■ **Available data**
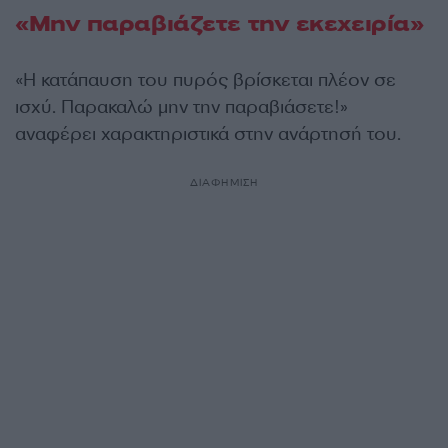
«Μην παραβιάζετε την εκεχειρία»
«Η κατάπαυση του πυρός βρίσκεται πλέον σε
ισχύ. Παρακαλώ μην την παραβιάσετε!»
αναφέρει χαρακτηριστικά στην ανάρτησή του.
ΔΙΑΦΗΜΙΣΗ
--
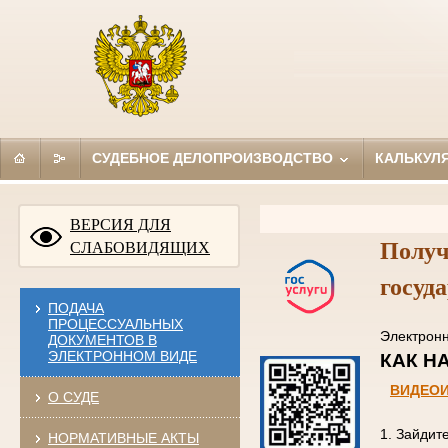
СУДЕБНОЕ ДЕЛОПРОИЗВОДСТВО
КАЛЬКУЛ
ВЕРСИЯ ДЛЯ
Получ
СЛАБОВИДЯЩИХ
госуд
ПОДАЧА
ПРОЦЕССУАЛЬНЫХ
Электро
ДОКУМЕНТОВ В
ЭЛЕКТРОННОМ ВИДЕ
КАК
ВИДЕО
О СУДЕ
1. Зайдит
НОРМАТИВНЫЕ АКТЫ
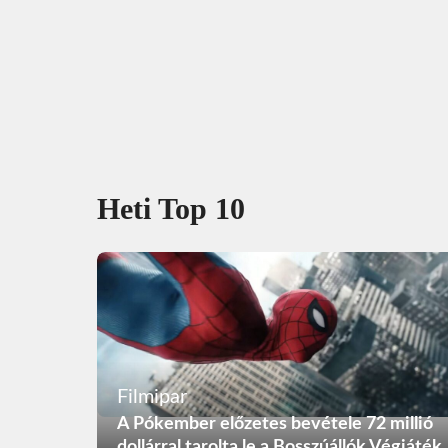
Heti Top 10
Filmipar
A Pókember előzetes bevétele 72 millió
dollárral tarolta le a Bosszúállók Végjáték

■ **Problem details**
An exact copy is needed. It runs from the line above containing "ДОКУМЕНТОВ В" down to the line containing "dollárral tarolta le a Bosszúállók Végjáték", both included, with no pictures.

■ **Response to this task**
ДОКУМЕНТОВ В
ЭЛЕКТРОННОМ ВИДЕ
КАК
ВИДЕО
О СУДЕ
1. Зайдит
НОРМАТИВНЫЕ АКТЫ
Heti Top 10
Filmipar
A Pókember előzetes bevétele 72 millió
dollárral tarolta le a Bosszúállók Végjáték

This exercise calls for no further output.